═════ Extract to read ═════
Actors 101

ibex10 · August 10, 2024, 2:51am

Please share here in this topic what you think is essential to know for employing actors wisely.

Here is one, transactionality, which I discovered today, posted by @nkbelov.

I will update this topic whenever I discover more.

Here is more...

Check assumptions after an await

Remember that await is a potential suspension point.
If your code gets suspended, the program and world will move on before your code gets resumed.

Any assumptions you've made about global state, clocks, timers, or your actor will need to be checked after the await.

Details

From: Protect mutable state with Swift actors - wwdc2021

Synchronous code on the actor always runs to completion without being interrupted.
So we can reason about synchronous code sequentially, without needing to consider the effects of concurrency on our actor state.
We have stressed that our synchronous code runs uninterrupted, but actors often interact with each other or with other asynchronous code in the system.

Let's take a few minutes to talk about asynchronous code and actors.

But first, we need a better example.

Here we are building an image downloader actor.
It is responsible for downloading an image from another service.
It also stores downloaded images in a cache to avoid downloading the same image multiple times.

The logical flow is straightforward: check the cache, download the image, then record the image in the cache before returning.
═════
### Tasks to carry out
- a) Reproduce the passage of the Swift actors thread from "We have stressed" up to and including "image downloader actor.".
- b) In the Swift actors thread, why does the image downloader actor keep downloaded images in a cache?
- c) Carry the Swift actors thread forward, picking up right after its final sentence.
═════ Supplied records ═════
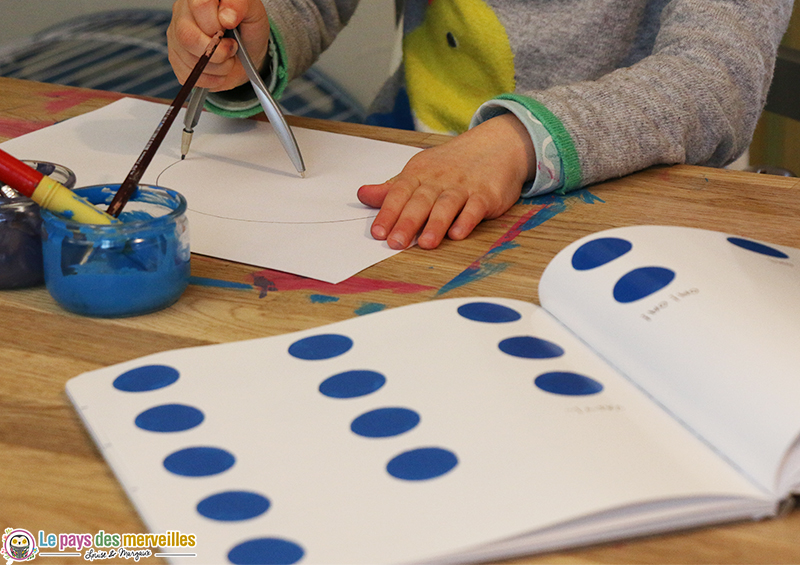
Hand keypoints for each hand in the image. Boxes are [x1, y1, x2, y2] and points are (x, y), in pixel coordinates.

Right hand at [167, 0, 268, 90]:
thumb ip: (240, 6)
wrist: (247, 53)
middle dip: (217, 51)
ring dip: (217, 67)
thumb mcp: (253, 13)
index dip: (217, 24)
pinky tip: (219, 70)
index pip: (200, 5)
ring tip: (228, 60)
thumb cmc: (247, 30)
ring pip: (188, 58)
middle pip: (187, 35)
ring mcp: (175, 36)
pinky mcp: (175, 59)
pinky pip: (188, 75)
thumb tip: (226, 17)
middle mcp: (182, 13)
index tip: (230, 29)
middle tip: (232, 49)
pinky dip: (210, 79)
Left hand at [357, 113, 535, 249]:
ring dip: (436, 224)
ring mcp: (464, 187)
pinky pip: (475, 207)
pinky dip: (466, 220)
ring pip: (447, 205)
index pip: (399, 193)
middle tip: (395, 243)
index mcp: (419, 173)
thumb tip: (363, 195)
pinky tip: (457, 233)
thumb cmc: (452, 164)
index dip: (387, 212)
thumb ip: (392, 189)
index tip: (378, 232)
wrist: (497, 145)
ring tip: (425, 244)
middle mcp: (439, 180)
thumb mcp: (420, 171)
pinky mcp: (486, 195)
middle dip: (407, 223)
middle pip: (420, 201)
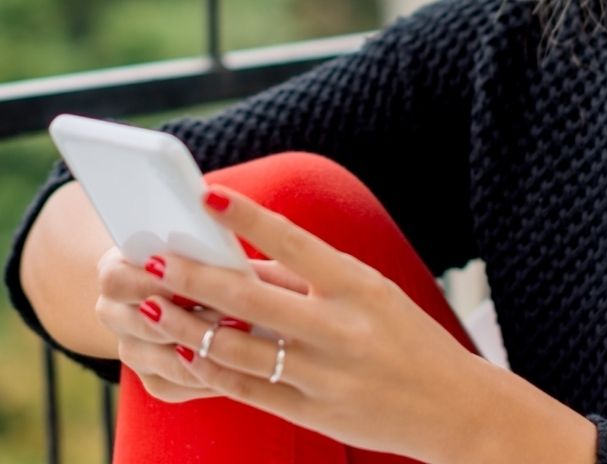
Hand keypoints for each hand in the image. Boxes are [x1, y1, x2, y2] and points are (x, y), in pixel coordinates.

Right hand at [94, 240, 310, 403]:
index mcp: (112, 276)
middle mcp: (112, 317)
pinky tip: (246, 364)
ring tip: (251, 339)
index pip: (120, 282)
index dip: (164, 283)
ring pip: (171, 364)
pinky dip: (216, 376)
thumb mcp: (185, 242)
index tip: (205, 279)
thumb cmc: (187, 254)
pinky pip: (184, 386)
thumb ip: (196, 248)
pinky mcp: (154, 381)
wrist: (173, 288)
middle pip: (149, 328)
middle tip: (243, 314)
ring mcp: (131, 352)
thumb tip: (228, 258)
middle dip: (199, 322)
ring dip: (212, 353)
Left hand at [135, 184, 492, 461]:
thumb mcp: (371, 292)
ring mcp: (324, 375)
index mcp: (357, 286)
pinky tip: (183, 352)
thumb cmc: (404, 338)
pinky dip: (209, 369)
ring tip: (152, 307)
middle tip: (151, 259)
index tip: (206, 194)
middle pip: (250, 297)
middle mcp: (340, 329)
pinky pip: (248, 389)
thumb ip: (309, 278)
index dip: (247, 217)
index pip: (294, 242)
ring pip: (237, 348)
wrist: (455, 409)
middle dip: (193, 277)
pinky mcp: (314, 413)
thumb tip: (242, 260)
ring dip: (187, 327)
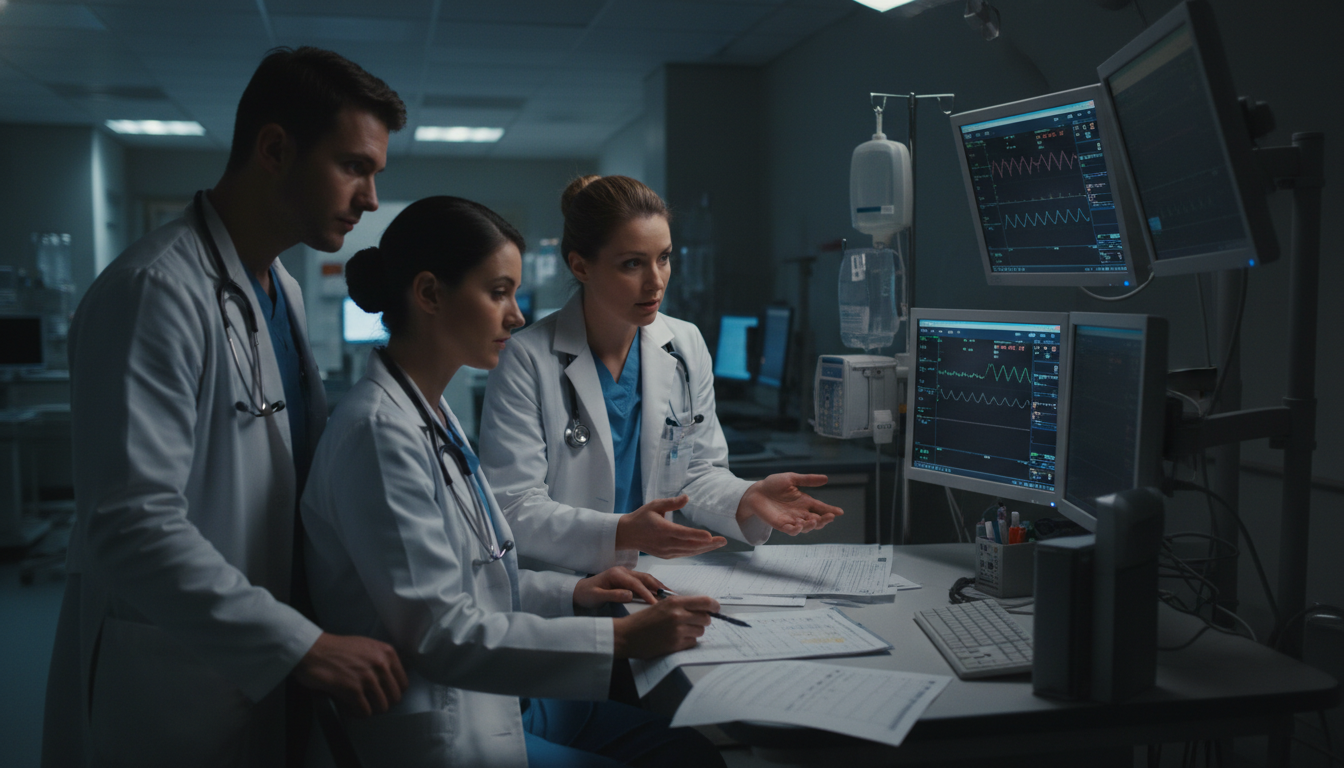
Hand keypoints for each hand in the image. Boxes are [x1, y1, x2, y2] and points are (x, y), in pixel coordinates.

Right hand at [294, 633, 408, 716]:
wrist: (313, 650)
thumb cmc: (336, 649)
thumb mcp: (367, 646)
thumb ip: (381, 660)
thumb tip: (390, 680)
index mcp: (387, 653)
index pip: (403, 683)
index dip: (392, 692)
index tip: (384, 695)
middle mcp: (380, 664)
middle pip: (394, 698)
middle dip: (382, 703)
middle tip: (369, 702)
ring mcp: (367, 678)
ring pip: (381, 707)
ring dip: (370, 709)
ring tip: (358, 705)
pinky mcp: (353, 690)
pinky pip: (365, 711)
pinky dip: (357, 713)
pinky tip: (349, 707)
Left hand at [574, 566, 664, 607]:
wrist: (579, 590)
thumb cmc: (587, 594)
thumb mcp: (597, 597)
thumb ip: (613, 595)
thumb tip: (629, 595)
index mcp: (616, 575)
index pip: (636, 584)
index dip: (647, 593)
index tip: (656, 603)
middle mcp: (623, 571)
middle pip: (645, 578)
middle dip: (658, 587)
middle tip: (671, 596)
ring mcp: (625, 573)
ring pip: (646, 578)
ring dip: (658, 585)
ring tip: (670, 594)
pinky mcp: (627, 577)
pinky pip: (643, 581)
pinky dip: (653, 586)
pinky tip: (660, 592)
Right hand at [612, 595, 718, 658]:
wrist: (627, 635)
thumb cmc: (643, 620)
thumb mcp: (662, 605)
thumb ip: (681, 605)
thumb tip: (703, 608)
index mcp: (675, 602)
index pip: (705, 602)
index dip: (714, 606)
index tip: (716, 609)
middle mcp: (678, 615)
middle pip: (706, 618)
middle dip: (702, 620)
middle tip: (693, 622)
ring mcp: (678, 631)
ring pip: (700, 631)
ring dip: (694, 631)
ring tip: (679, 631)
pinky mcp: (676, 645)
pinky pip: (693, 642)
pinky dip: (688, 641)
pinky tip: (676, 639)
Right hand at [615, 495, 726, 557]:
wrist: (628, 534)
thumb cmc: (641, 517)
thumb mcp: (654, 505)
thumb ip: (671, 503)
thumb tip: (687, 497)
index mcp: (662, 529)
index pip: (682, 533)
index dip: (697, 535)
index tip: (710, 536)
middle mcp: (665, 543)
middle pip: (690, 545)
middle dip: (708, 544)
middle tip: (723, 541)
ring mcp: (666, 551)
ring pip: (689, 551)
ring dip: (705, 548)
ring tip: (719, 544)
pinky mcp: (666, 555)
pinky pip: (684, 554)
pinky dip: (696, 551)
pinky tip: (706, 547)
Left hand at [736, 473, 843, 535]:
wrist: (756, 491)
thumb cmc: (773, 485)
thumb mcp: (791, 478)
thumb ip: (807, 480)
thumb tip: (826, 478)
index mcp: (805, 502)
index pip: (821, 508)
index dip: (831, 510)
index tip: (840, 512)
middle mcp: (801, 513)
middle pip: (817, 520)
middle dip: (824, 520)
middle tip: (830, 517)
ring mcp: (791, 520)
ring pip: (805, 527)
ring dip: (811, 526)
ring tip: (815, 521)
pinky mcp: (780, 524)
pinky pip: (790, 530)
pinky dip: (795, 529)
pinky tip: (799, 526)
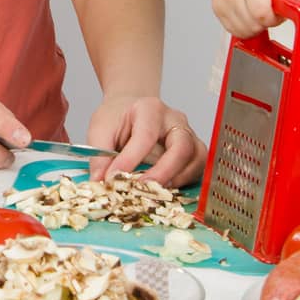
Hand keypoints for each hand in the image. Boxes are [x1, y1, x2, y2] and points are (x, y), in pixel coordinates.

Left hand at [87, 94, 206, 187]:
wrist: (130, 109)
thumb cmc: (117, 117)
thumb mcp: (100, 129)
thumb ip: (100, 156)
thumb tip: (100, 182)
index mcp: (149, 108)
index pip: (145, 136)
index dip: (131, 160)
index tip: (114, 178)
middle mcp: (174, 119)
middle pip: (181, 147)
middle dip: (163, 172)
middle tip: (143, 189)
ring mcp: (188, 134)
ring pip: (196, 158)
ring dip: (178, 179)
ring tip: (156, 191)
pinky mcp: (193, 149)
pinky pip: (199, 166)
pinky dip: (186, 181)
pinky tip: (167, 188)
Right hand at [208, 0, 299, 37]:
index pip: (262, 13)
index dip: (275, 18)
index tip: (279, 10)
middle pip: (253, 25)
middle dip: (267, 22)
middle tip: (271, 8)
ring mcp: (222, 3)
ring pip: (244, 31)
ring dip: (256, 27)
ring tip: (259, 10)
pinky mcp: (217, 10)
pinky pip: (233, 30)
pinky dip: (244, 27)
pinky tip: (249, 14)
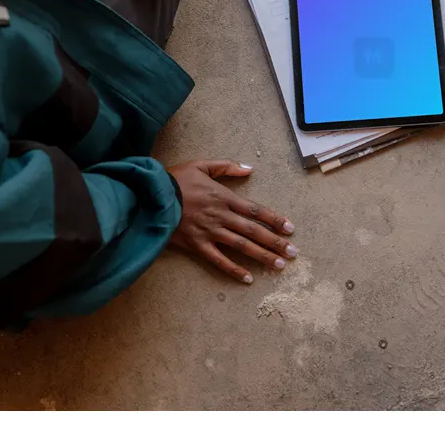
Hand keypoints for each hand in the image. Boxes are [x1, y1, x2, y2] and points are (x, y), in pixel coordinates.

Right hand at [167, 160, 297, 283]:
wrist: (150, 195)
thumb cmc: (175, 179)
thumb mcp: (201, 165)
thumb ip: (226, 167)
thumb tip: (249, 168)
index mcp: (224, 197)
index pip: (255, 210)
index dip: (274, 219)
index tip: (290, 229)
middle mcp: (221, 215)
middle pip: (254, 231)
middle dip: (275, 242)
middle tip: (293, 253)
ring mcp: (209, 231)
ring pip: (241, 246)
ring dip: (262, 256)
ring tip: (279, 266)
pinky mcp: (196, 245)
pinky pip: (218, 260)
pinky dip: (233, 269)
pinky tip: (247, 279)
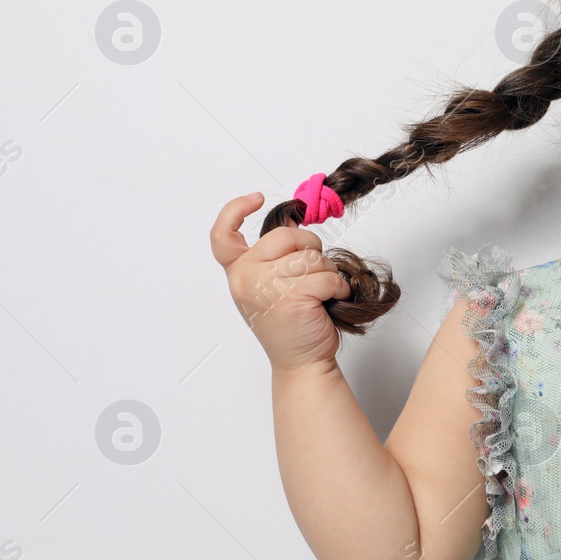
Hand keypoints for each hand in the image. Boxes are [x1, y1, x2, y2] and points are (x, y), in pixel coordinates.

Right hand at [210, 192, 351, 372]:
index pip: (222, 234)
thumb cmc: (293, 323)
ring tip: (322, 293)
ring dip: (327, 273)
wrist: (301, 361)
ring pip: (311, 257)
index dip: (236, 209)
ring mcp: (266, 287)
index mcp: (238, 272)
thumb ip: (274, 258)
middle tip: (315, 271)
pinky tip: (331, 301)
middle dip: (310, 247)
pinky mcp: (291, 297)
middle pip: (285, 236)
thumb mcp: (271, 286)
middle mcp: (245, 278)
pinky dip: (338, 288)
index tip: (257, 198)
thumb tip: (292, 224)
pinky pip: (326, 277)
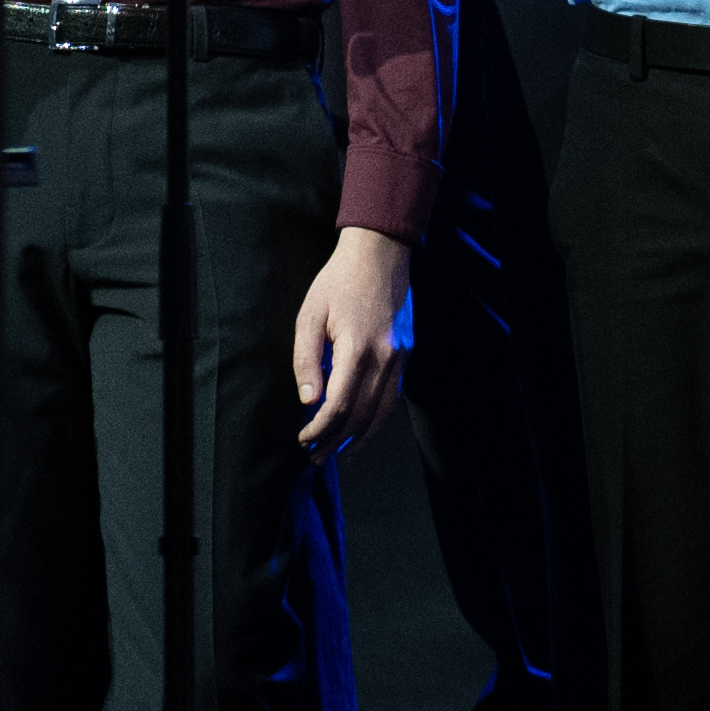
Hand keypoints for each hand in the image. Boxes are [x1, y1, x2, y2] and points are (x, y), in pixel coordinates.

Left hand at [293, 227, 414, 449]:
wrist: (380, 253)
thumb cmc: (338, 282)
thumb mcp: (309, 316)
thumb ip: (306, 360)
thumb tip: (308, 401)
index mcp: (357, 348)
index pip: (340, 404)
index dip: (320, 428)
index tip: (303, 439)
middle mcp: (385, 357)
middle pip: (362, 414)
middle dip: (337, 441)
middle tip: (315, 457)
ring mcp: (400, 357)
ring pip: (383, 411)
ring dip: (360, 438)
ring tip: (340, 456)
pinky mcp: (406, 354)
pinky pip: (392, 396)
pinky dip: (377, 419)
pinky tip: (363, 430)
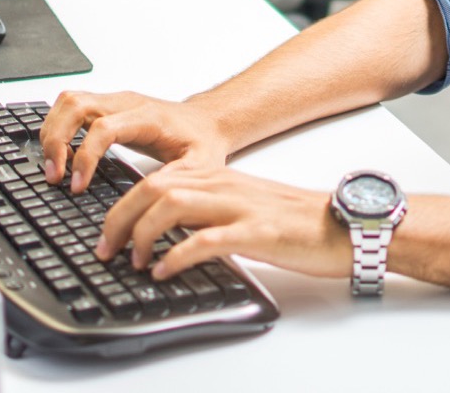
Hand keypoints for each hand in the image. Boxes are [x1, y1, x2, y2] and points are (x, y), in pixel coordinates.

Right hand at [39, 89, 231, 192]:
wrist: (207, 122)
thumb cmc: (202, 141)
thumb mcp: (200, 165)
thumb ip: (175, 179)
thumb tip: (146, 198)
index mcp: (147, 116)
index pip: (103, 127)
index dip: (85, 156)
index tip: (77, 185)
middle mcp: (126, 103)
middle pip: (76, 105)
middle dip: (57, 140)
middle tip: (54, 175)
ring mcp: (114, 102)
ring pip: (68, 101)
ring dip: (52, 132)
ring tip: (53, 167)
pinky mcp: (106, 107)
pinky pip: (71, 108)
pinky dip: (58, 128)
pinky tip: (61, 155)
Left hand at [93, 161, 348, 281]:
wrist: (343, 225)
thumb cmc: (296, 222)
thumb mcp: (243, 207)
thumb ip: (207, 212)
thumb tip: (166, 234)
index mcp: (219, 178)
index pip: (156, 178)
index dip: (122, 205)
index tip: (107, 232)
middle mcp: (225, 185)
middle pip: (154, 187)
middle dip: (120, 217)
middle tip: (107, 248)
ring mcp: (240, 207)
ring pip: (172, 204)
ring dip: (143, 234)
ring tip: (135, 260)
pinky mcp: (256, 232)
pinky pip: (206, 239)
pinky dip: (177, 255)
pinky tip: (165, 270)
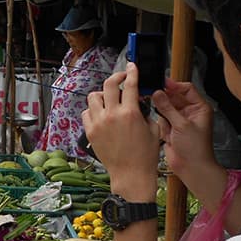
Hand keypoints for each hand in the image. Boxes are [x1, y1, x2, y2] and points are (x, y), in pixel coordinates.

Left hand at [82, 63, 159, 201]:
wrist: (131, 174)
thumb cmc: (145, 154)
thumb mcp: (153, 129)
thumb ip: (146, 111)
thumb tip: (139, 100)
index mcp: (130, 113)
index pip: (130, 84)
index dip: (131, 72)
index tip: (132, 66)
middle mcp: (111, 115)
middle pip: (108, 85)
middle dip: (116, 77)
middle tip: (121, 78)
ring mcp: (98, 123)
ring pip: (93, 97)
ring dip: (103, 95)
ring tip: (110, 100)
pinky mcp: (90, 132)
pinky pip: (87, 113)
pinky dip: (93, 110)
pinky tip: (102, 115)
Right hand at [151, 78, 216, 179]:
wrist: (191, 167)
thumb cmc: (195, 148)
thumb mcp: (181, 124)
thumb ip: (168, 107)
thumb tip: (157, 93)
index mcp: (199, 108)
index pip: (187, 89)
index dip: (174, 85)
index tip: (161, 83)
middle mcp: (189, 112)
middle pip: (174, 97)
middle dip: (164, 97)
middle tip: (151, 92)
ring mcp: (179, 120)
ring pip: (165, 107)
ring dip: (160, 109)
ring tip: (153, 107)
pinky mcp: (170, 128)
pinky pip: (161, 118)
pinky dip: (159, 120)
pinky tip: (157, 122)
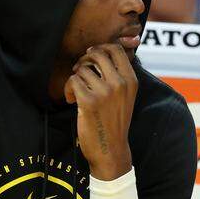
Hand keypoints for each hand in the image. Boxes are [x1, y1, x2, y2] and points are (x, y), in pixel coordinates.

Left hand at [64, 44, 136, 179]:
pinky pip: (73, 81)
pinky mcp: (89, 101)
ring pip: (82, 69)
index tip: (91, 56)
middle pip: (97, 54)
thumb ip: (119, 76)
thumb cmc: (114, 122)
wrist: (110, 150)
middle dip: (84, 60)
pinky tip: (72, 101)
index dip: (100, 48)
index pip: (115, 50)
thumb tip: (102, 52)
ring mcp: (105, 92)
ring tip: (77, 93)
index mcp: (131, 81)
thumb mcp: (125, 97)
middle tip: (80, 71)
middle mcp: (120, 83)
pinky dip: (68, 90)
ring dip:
═════
### Answers by task
- a)
We have stressed that our synchronous code runs uninterrupted, but actors often interact with each other or with other asynchronous code in the system.

Let's take a few minutes to talk about asynchronous code and actors.

But first, we need a better example.

Here we are building an image downloader actor.

- b) It stores them in a cache to avoid downloading the same image multiple times.

- c)
Because we are in an actor, this code is free from low-level data races; any number of images can be downloaded concurrently.

The actor's synchronization mechanisms guarantee that only one task can execute code that accesses the cache instance property at a time, so there is no way that the cache can be corrupted.

That said, the await keyword here is communicating something very important.
Whenever an await occurs, it means that the function can be suspended at this point.
It gives up its CPU so other code in the program can execute, which affects the overall program state.
At the point where your function resumes, the overall program state will have changed.
It is important to ensure that you haven't made assumptions about that state prior to the await that may not hold after the await.

Imagine we have two different concurrent tasks trying to fetch the same image at the same time.
The first sees that there is no cache entry, proceeds to start downloading the image from the server, and then gets suspended because the download will take a while.

While the first task is downloading the image, a new image might be deployed to the server under the same URL.
Now, a second concurrent task tries to fetch the image under that URL.
It also sees no cache entry because the first download has not finished yet, then starts a second download of the image.
It also gets suspended while its download completes.
After a while, one of the downloads -- let's assume it's the first -- will complete and its task will resume execution on the actor.
It populates the cache and returns the resulting image of a cat.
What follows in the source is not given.